# GuitarsCanada Forum 2nd birthday!



## Jeff Flowerday (Jan 23, 2006)

Dec 30th, 2007

I went back and found the first post ever made in the forum. I think this is it:

http://guitarscanada.com/Board/showthread.php?t=7


----------



## GuitarsCanada (Dec 30, 2005)

Jeff Flowerday said:


> Dec 30th, 2007
> 
> I went back and found the first post ever made in the forum. I think this is it:
> 
> http://guitarscanada.com/Board/showthread.php?t=7


12/31 is about right. At least that's what I recall. Happy Birthday !! :smilie_flagge17:


----------



## Guest (Dec 18, 2007)

From The Arrogant Worms

"Once a year we celebrate with stupid hats and plastic plates
The fact that you were able to make another trip around the sun!"

LOL

Congrats!


----------



## Ti-Ron (Mar 21, 2007)

Yeap! Congrats to you all! Great idea and a great place to ask, learn and enjoy and the best, it's canadian! Hope it will last longtime!


----------



## Kenmac (Jan 24, 2007)

Happy 2nd birthday and hopefully many more to come. :smilie_flagge17:


----------



## DUCK (Jul 4, 2007)

Happy Birthday, thanks for creating such a great place for us to all hang our hats and guitar straps!!!:food-smiley-004::rockon:


----------



## GuitaristZ (Jan 26, 2007)

what a nice place to waste your time...


:rockon2::rockon2::rockon2:


----------



## simescan (May 15, 2007)

Congrats on Birthday number two,...and thank you!...


----------



## Geek (Jun 5, 2007)

Happy Birthday Guitars Canada! :banana: :rockon:


----------



## PaulS (Feb 27, 2006)

Happy Birthday..... to us :food-smiley-004:


----------



## zontar (Oct 25, 2007)

GuitaristZ said:


> what a nice place to waste your time...
> 
> 
> :rockon2::rockon2::rockon2:


My thoughts as well, but it's also been useful, amusing, interesting, fun, etc, etc...

Here's to more...


----------



## dwagar (Mar 6, 2006)

wow that is just great!

Happy Birthday!


----------



## Milkman (Feb 2, 2006)

Happy Birthday GC. 

yesterday was mine (47 and still ripening)
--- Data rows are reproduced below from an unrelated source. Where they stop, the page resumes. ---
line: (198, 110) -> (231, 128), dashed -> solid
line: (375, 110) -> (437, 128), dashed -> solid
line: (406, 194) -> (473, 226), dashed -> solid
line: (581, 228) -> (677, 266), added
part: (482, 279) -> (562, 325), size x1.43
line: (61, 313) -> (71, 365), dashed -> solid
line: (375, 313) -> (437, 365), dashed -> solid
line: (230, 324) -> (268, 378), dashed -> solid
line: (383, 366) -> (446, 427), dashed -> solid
Here's to many more!:rockon:


----------



## RIFF WRATH (Jan 22, 2007)

Happy Birthday GC..I'm glad I found this place...feels like home...good family...would fell lost without it
cheers
RIFF


----------



## Chito (Feb 17, 2006)

Happy Birthday! I lurk a lot in this forum and I've learned a lot from the folks here and that includes the little "sparring" here and there. :food-smiley-015:


----------



## Mr Yerp (Feb 24, 2006)

Happy Birthday, eh?!!


----------



## Mooh (Mar 7, 2007)

Hippo birdies two ewes!

You're just a toddler, freshly weaned, and I wonder what you'll be like as a teenager...

Happy Birthday!

Peace, Mooh.


----------



## Lester B. Flat (Feb 21, 2006)

Happy Birthday to a great forum! Hope this song never ends.


----------



## JSD's Guitar Shack (Feb 24, 2006)

Happy Birthday GC!!!! :smilie_flagge17:

:rockon:


----------



## Sneaky (Feb 14, 2006)

:smilie_flagge17:


----------



## violation (Aug 20, 2006)

Break out the cake and ice cream! 

:banana:


----------



## GuitarsCanada (Dec 30, 2005)

*Bonus Birthday Giveaway*

As a bonus for our Birthday, I will choose one post from this thread on Friday and the winner gets a GC Guitar Strap !!! :rockon:


----------



## Guest (Dec 19, 2007)

Giving other people gifts on your Birthday... How very Hobbit of you!

LOL


----------



## auger (Apr 23, 2006)

Happy 2nd birthday to you GC...

Auger


----------



## guitarman2 (Aug 25, 2006)

Count me in for the contest.:rockon2:


----------



## Ti-Ron (Mar 21, 2007)

I'm pretty sure it would be a nice strap for my Parker!  By the ways, to all of you, for the GC birthday why don't we give a little money for helping them to keep our dream alive hey?


----------



## Robert1950 (Jan 21, 2006)

Two years already ??? Doesn't seem that long to me. Guess I'm always finding something interesting here.


----------



## mario (Feb 18, 2006)

Happy Birthday GC! Have read a lot of great threads, bought some cool gear and met some really great members live and online.:wave:


----------



## simescan (May 15, 2007)

GuitarsCanada said:


> As a bonus for our Birthday, I will choose one post from this thread on Friday and the winner gets a GC Guitar Strap !!! :rockon:


Shouldn't we be giving YOU something?....:smile:


----------



## GuitarsCanada (Dec 30, 2005)

I am more than pleased with the way the forum has gone so far, so that is kind of a present in itself.


----------



## Fluffy (May 7, 2006)

happy birthday to all ! I've only been posting here a short time but have already come to appreciate the good natured helpfulness of all members.:smilie_flagge17:


----------



## searchin4signal (Sep 23, 2006)

Happy Birthday GC ! And Thank YOU for makin' it all possible.... :smilie_flagge17:


:ISTILLWANTALAUGHSMILIEFORYOURBIRTHDAY: :food-smiley-004:


----------



## Michelle (Aug 21, 2006)

Yay! Happy Birthday! And congratulations to everyone! :smilie_flagge17:


----------



## GuitarsCanada (Dec 30, 2005)

A free GC guitar strap will g out to someone in this thread today. !


----------